Move Action Triggers

Some free actions are triggered by a creature using an action with the move trait. The most notable example is the Attack of Opportunity:

Attack of Opportunity

Actions: Free
Trigger: A creature within your reach uses a manipulate or move action, makes a ranged attack, or leaves a square during a move action that it’s using.

You lash out at a foe that leaves an opening.

The triggering creature must make a defence check vs your weapon skill or be hit by your melee Strike. This Strike doesn’t count toward your multiple attack penalty and your multiple attack penalty doesn’t apply to this Strike.

If the triggering creature is moving, then the attack interrupts its movement, occurring right before the creature moves.

If the defence check is a critical failure and the trigger was a manipulate action then you disrupt that action.

You may make an Attack of Opportunity only once per round and do so at the first opportunity, unless declared otherwise on your turn. Additionally, you may declare on your turn that your opportunity attack will be a grapple attempt.

A creature can avoid provoking an Attack of Opportunity by taking the Step action. Teleportation or being rapidly moved by someone or something else without using your own movement or action also does not provoke an Attack of Opportunity. For example, a creature does not provoke an Attack of Opportunity if an explosion hurls it out of a foe’s reach or if gravity causes it to fall past an enemy. However, slow, uncontrolled movement, such as being shoved does provoke an opportunity attack.

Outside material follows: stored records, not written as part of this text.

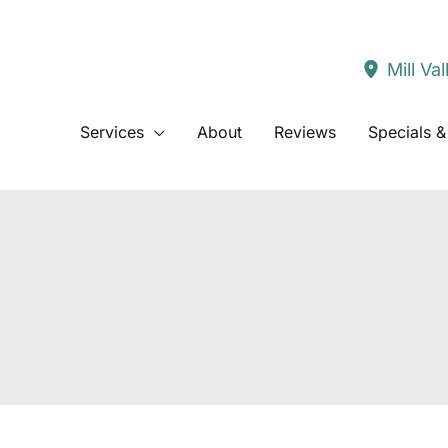
Mill Val
Services
About
Reviews
Specials &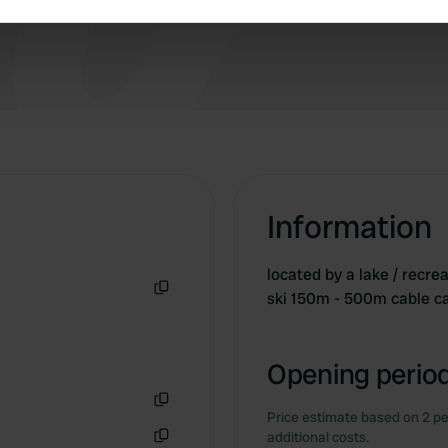
e content and ads, to provide social media features and to analy
 our site with our social media, advertising and analytics partn
 provided to them or that they’ve collected from your use of their
Information
located by a lake / recrea
ski 150m - 500m cable car
Copy
Opening period
Price estimate based on 2 pe
Copy
additional costs.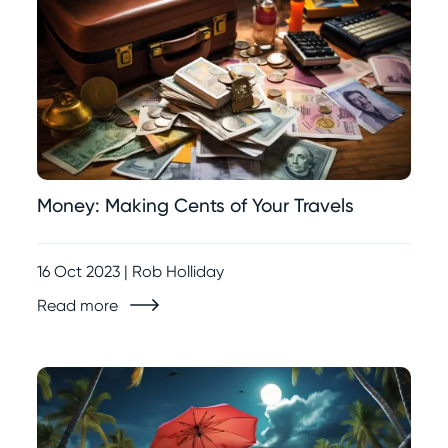
Money: Making Cents of Your Travels
16 Oct 2023 | Rob Holliday
Read more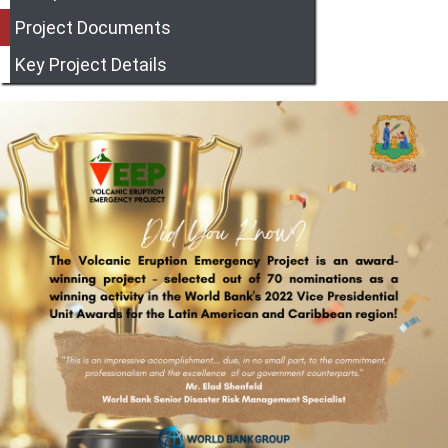
Project Documents
Key Project Details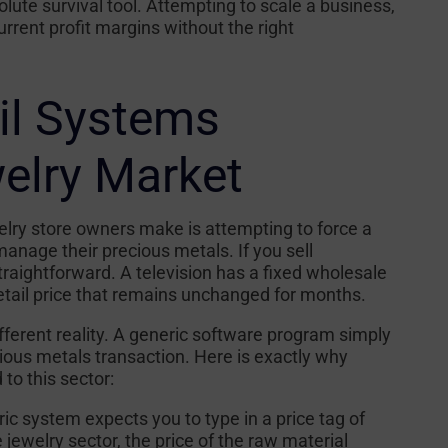
olute survival tool. Attempting to scale a business,
rent profit margins without the right
il Systems
welry Market
ry store owners make is attempting to force a
manage their precious metals. If you sell
 straightforward. A television has a fixed wholesale
etail price that remains unchanged for months.
fferent reality. A generic software program simply
ious metals transaction. Here is exactly why
to this sector:
ic system expects you to type in a price tag of
e jewelry sector, the price of the raw material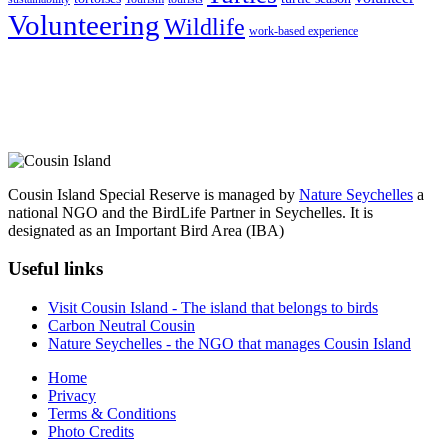
Volunteering
Wildlife
work-based experience
Cousin Island Special Reserve is managed by
Nature Seychelles
a
national NGO and the BirdLife Partner in Seychelles. It is
designated as an Important Bird Area (IBA)
Useful links
Visit Cousin Island - The island that belongs to birds
Carbon Neutral Cousin
Nature Seychelles - the NGO that manages Cousin Island
Home
Privacy
Terms & Conditions
Photo Credits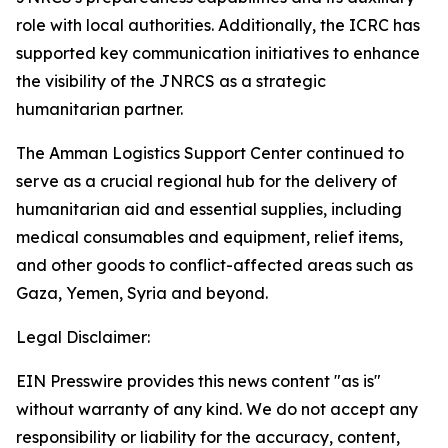
role with local authorities. Additionally, the ICRC has
supported key communication initiatives to enhance
the visibility of the JNRCS as a strategic
humanitarian partner.
The Amman Logistics Support Center continued to
serve as a crucial regional hub for the delivery of
humanitarian aid and essential supplies, including
medical consumables and equipment, relief items,
and other goods to conflict-affected areas such as
Gaza, Yemen, Syria and beyond.
Legal Disclaimer:
EIN Presswire provides this news content "as is"
without warranty of any kind. We do not accept any
responsibility or liability for the accuracy, content,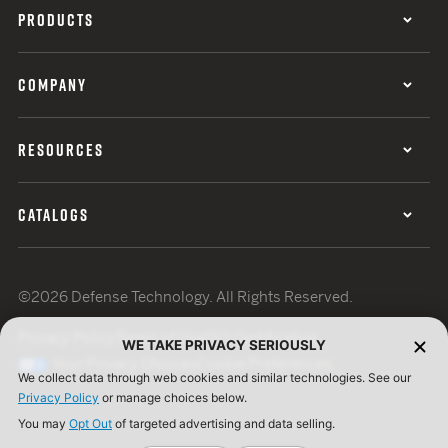
PRODUCTS
COMPANY
RESOURCES
CATALOGS
©2026 Defense Technology. All Rights Reserved.
Privacy Policy
Terms of Use
ISO Certification
WE TAKE PRIVACY SERIOUSLY
Your Privacy Choices
Cookie Preferences
We collect data through web cookies and similar technologies. See our
Privacy Policy
or manage choices below.
You may
Opt Out
of targeted advertising and data selling.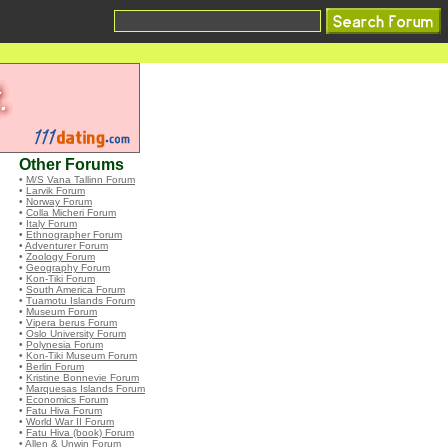
Other Forums
•
M/S Vana Tallinn Forum
•
Larvik Forum
•
Norway Forum
•
Colla Micheri Forum
•
Italy Forum
•
Ethnographer Forum
•
Adventurer Forum
•
Zoology Forum
•
Geography Forum
•
Kon-Tiki Forum
•
South America Forum
•
Tuamotu Islands Forum
•
Museum Forum
•
Vipera berus Forum
•
Oslo University Forum
•
Polynesia Forum
•
Kon-Tiki Museum Forum
•
Berlin Forum
•
Kristine Bonnevie Forum
•
Marquesas Islands Forum
•
Economics Forum
•
Fatu Hiva Forum
•
World War II Forum
•
Fatu Hiva (book) Forum
•
Allen & Unwin Forum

Actions with the move trait can trigger free actions throughout the course of the distance traveled. Each time you exit a square (or move 5 feet if not using a grid) within a creature’s reach, your movement triggers those free actions (although no more than once per move action for a given creature acting). If you use a move action, but don’t move out of a square, the trigger instead happens at the end of that action or ability.

Some actions, such as Step, specifically state that they don’t trigger free actions based on movement.